The largest Malagasy banknote has a value of 20,000 Ariary (depending on the exchange rate 4-6 Euro), it has only been in circulation since 2017. The now second-largest is worth 10,000 Ariary, below that there are 1000, 500, and 200 Ariary notes. The smallest bill is worth only 100 Ariary (less than 5 cents). The associated coins have values of 50, 20,10, 5, 4, 2, and 1 Ariary. What is special about Malagasy coinage is that 1 Ariary is not equal to 100 smaller units, Iraimbilanja, as is usually the case. Instead, 1 Ariary is equal to 5 Iraimbilanja. The two smallest coins are 1 and 2 Iraimbilanja. Coin money is only used at all in large cities in Madagascar. As a rule, you pay everywhere with banknotes. If you come to more remote areas or small villages, the bills sometimes look so worn that you can only guess the color. Even with such bills, you can pay in Madagascar without any problems. In the countryside, you should carry small bills with you. In some markets, it can happen that nobody can change 10,000 Ariary.
Since 2020, the old banknotes used until 2017 can no longer be used in normal payment transactions. However, it is still possible to exchange the old bills for new, valid ones in Malagasy banks.
Currency exchange and payment options
In Europe, it is not possible to change euros into the Malagasy currency. However, you can exchange money directly at the airport Ivato in Antananarivo: Either at the designated counter in the waiting area of the international flights or outside at the bank directly opposite the parking lot. You will then receive a brown paper bag with the exchanged money, from which you should immediately remove the money and distribute it in your luggage.
Currency exchange is otherwise possible in cities at the various banks (Bank of Africa, BNI, BFV Société generale, BMOI) or at special agencies (e.g. SOCIMAD). Some hotels also offer currency exchange, but usually at a worse exchange rate. Ariary can only be returned at the airport in Antananarivo and some banks in the capital. Only even amounts are exchanged, as the counters do not have European coins. So you’ll get change back in Ariary.
Cash, credit cards, cheques
Cash is king! This is all the more true in Madagascar. In principle, everything is paid in cash.
Credit cards are accepted in Madagascar only in a few hotels, restaurants, and bars heavily frequented by tourists – and if so, then rather Visa than Mastercard. This is mainly due to the fact that the cards can often not be checked by the Madagascans due to the lack of functioning landlines. ATMs for withdrawing cash are only available in the capital Antananarivo and other major cities on the island. The amount of cash that can be withdrawn is severely limited (usually 400,000 Ariary) and not all machines work. Many ATMs also have a weekly limit on the amount of money that can be withdrawn, which is usually less than € 500. Mastercard is only accepted by BNI.

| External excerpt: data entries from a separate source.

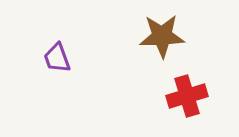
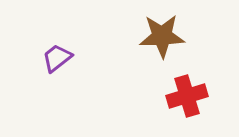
purple trapezoid: rotated 72 degrees clockwise
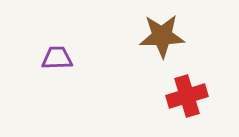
purple trapezoid: rotated 36 degrees clockwise
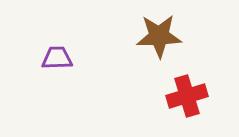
brown star: moved 3 px left
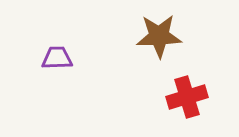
red cross: moved 1 px down
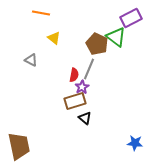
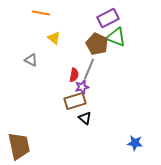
purple rectangle: moved 23 px left
green triangle: rotated 15 degrees counterclockwise
purple star: rotated 16 degrees clockwise
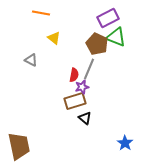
blue star: moved 10 px left; rotated 28 degrees clockwise
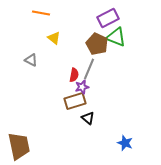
black triangle: moved 3 px right
blue star: rotated 14 degrees counterclockwise
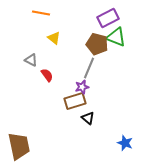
brown pentagon: rotated 10 degrees counterclockwise
gray line: moved 1 px up
red semicircle: moved 27 px left; rotated 48 degrees counterclockwise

Checks are uncommon in Madagascar and, similar to credit cards, cannot be used to pay in restaurants, hotels, and stores. Transfers to Madagascar are now very easy via Western Union. Money can be transferred via app for a fee of € 3.90, but usually at an unfavorable exchange rate. The beneficiary can collect the transferred money in Ariary at a Western Union counter.